• _Exercise text_

<<<<

By Eric Vandenbroeck and co-workers
A Credible Military Plan for
Deterring Beijing
In the mid-2010s,
Pentagon officials in the United States were alarmed by the military progress
China and Russia were making. Both countries were investing in cyber, space,
and electronic warfare capabilities as well as precision-guided munitions and
long-range, ground-based weapons. U.S. Deputy Secretary of Defense Robert Work
was particularly concerned about China, which he determined was trying to
achieve parity with the United States in military technology. China had
developed the DF-21D, an antiship ballistic missile with a range of nearly
1,000 miles dubbed the “carrier killer,” which posed a threat to U.S.
ships—including aircraft carriers—in the Pacific. It was time, Work and others
in the Pentagon concluded, to imagine what a war in the Pacific might look like
and consider how the United States would win it.
Inspired by the
so-called offset strategies that the United States developed to counter the
Soviets during the Cold War, Work proposed a “third offset” to counter China’s
advantages in the Pacific. The U.S. military started drafting new warfighting
concepts, such as the navy’s Distributed Maritime Operations, which involved
spreading out forces over a large area and developing long-range weapons. The
Pentagon also started identifying what weapons, systems, and equipment it would
need to buy, prompting new investments in space capabilities, advanced sensors,
and a variety of promising technologies, such as advanced sea mines. The third
offset, as Work described it, was a “combination of technology, operational
concepts, and organizational constructs—different ways of organizing our
forces—to maintain our ability to project combat power into any area at the
time and place of our own choosing.”

>>>>

• _Supplied material_

<<<<

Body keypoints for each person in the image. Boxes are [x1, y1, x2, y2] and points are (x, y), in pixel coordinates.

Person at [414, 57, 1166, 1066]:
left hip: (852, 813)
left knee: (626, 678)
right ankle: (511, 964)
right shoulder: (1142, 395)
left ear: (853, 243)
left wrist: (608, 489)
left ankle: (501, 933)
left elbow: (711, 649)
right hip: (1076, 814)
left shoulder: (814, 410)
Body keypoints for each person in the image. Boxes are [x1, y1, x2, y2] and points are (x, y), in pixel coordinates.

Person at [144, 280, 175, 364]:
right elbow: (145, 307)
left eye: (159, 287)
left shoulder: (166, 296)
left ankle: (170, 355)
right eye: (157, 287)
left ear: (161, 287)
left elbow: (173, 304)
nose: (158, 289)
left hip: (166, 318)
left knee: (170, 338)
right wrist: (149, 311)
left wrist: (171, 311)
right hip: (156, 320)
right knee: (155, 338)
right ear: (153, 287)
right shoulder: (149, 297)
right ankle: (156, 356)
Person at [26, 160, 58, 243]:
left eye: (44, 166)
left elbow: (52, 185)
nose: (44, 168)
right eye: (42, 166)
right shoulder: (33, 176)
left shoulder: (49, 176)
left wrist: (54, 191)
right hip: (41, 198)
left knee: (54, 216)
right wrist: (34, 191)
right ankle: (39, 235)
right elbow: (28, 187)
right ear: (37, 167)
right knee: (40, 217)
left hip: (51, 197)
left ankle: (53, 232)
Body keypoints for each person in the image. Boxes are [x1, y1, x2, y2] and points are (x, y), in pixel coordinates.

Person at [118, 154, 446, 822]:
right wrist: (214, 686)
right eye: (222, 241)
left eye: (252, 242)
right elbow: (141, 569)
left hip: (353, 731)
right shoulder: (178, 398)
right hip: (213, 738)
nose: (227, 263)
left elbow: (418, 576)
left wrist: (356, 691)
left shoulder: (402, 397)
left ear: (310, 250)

>>>>

• _Work item_
Please name the nickname that the text on deterring Beijing gives to China's DF-21D antiship ballistic missile.

• _Result below_
The “carrier killer.”